La Bayadère
Rudolf Nurejews Klassiker in der Opéra Bastille
Rudolf Nurejews „La Bayadère“ an der Pariser Oper, mit den Mariinsky Solisten Kristina Shapran und Kimin Kim in den Hauptrollen
Rudolf Nurejews letztes Ballett, das er 1992 wenige Monate vor seinem Tod an der Pariser Oper inszenierte, ist zweifelsohne sein gelungenstes Werk für die Kompanie, aber ironischerweise auch das, an dem der Russe am wenigsten eigene Hand angelegt hat (siehe auch www.tanznetz.de/blog/22447/von-papageien-und-elefanten). Nurejew übernahm im Wesentlichen die von Wladimir Ponomarew und Wachtang Tschabukiani bearbeitete Fassung von Marius Petipas 1877 uraufgeführter „Bayadère“, in der er 1959 selbst aufgetreten war.

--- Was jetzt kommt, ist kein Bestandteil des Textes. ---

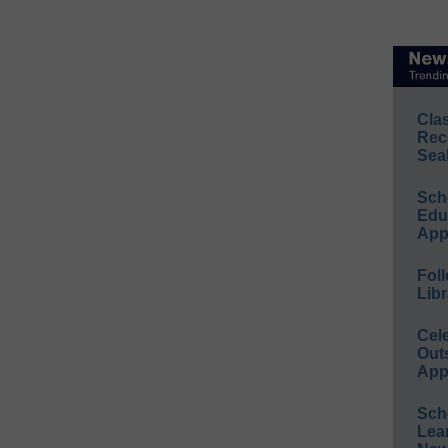
Cla
Rec
Sea
Sch
Educ
App
Foll
Libr
Cel
Out
App
Sch
Lea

Die Produktion zeichnet sich durch die stimmige Komposition der Soli, Pas de deux und Gruppentänze aus, die dem Zuschauer trotz der dreistündigen Dauer des Werkes nie zuviel werden – wenngleich man die Choreografie des Tanzes der wild scharrenden und sich marternden Fakire überdenken könnte. Zudem schufen die Italiener Ezio Frigerio (Bühnenbild) und Franca Squarciapino (Kostüme) eine besonders geschmackvolle Ausstattung. Hier passt der Prunk perfekt zum Rahmen und der Geschichte, und es scheint nur angemessen, dass die Tempeltänzerin Nikiya allein im ersten Akt in drei exotisch schillernden Kostümen auftritt und der Krieger Solor auf dem Rücken eines stattlichen Elefanten auf Rädern in den Palast des Radschas reitet.
Es ist nur folgerichtig, ein Paar aus der Kompanie einzuladen, in der das Ballett uraufgeführt wurde und der Nurejew entstammte, dem heutigen Mariinsky-Ballett. Obgleich beide im Waganowa-Stil ausgebildet sind – Shapran in Sankt Petersburg, Kim in seinem Geburtsland Korea – machten sich einige Differenzen in Stil und Persönlichkeit bemerkbar. Kristina Shapran beeindruckte durch ihre grazile Linie, expressive Arme und hohe Beine – Markenzeichen der Mariinsky-Ballerinen, die die geringfügigen technischen Unsicherheiten im dritten Akt vergessen machten. Sie gab eine sehr innige Bayadère, die ganz in ihrer Liebe zu Solor aufging, und ihre eloquenten Ports de bras hatten eine deutliche indische Note. Kimin Kim, ein kühler Solor voller Autorität, tanzte durchgehend auf dem allerhöchsten Niveau. Die Höhe seiner Sprünge und Geschwindigkeit seiner lupenreinen Pirouetten war atemberaubend, und er fügte nicht nur doppelte Double Tours en l’air in seine Variationen ein, sondern verblüffte das Publikum mit einer Diagonale, in der er wie ein schnurgerade abgeschossener Pfeil in mehreren Grand Jetés über die Bühne schnellte und dabei den Boden jeweils nur so kurz berührte, dass das Auge es kaum wahrnehmen konnte.
Zwischen den beiden Gästen behauptete sich Heloïse Bourdon als verwöhnte, manchmal tückische Gamzatti mit kurzen Anwandlungen von Menschlichkeit, die im Grand Pas des zweiten Aktes technische Souveränität bewies. Allerdings fehlt ihr noch etwas von dem ‚éclat’, durch den beispielsweise Dorothée Gilbert vor einigen Jahren die Rolle prägte. Unter den weiteren Solisten überzeugte Hannah O’Neill als charismatischer erster Schatten, Charline Giezendanner im reizvollen „Manou“-Tanz und Sabrina Mallem und Fabien Révillon in der dynamischen „danse indienne“. Durch besondere Virtuosität glänzte der sprunggewaltige François Alu in der höchst präzisen Variation des goldenen Idols.
Das Corps de Ballet musste sich keineswegs vor dem eigens angereisten Mariinsky-Direktor Yuri Fateyev schämen angesichts der Synchronität und Symmetrie im Schattenakt. Ludwig Minkus’ sehr tanzbare Partitur wurde einwandfrei dirigiert von Fayçal Karoui.